- _Exercise objective_: Print the part of the mailing list message below from "On Wed, Feb" up to and including "of the hardware.", copying it word for word.

- _Passage provided_:
------------------------------------------------------------------------

[PATCH RFC 0/4] Scheduler idle notifiers and users

Dominik Brodowski linux at dominikbrodowski.net
Fri Feb 17 09:00:22 UTC 2012


On Wed, Feb 15, 2012 at 04:01:03PM +0100, Peter Zijlstra wrote:
> On Wed, 2012-02-15 at 14:02 +0000, Russell King - ARM Linux wrote:
> 
> > There's a problem with that: SA11x0 platforms (for which cpufreq was
> > _originally_ written for before it spouted all the policy stuff which
> > Linus demanded) need to notify drivers when the CPU frequency changes so
> > that drivers can readjust stuff to keep within the bounds of the hardware.
> > 
> > Unfortunately, there's embedded platforms out there where the CPU core
> > clock is not just the CPU core clock, but also is the memory bus clock,
> > PCMCIA clock, and some peripheral clocks.  All these peripherals need
> > their timing registers rewritten when the CPU core clock changes.
> > 
> > Even more unfortunately, some of these peripherals can't be adjusted
> > with the click of your fingers: you have to wait for them to finish
> > what they're doing.  In the case of a LCD controller, that means the
> > hardware must finish displaying the current frame before the LCD
> > controller will shut down and let you change its registers.
> > 
> > We _could_ make it atomic, but in return we'd have to spin in the driver
> > for maybe 20+ ms, during which time the system would not be able to do
> > anything else, not even those threaded IRQs.

------------------------------------------------------------------------

- _Material shown_:
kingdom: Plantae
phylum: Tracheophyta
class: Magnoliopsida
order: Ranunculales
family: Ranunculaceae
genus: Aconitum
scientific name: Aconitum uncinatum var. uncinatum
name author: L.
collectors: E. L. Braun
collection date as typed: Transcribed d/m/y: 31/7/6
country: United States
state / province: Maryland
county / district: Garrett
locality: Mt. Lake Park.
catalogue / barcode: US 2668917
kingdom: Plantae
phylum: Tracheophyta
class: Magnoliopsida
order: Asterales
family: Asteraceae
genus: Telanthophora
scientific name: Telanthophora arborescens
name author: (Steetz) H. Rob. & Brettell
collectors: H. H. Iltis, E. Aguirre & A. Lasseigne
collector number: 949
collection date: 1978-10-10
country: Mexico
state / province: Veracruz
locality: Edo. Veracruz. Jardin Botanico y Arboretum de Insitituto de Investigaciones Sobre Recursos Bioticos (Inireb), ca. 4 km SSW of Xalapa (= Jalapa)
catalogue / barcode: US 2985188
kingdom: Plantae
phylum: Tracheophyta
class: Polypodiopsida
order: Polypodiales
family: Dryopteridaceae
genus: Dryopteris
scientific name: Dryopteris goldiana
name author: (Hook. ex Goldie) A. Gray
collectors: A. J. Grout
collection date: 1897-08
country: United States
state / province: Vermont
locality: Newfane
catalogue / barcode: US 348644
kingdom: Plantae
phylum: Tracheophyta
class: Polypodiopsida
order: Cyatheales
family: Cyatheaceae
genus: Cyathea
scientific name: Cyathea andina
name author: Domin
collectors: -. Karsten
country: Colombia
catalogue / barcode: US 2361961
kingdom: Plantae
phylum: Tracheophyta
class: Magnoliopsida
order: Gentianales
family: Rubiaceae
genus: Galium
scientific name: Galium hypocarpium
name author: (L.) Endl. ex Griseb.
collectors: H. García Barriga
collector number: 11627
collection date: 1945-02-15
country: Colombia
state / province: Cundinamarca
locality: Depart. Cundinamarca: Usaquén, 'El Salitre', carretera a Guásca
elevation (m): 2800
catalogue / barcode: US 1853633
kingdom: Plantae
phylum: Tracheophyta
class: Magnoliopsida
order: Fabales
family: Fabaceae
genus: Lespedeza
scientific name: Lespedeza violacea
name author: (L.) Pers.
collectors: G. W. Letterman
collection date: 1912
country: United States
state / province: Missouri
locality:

------------------------------------------------------------------------

- _Answer_:
On Wed, Feb 15, 2012 at 04:01:03PM +0100, Peter Zijlstra wrote:
> On Wed, 2012-02-15 at 14:02 +0000, Russell King - ARM Linux wrote:
> 
> > There's a problem with that: SA11x0 platforms (for which cpufreq was
> > _originally_ written for before it spouted all the policy stuff which
> > Linus demanded) need to notify drivers when the CPU frequency changes so
> > that drivers can readjust stuff to keep within the bounds of the hardware.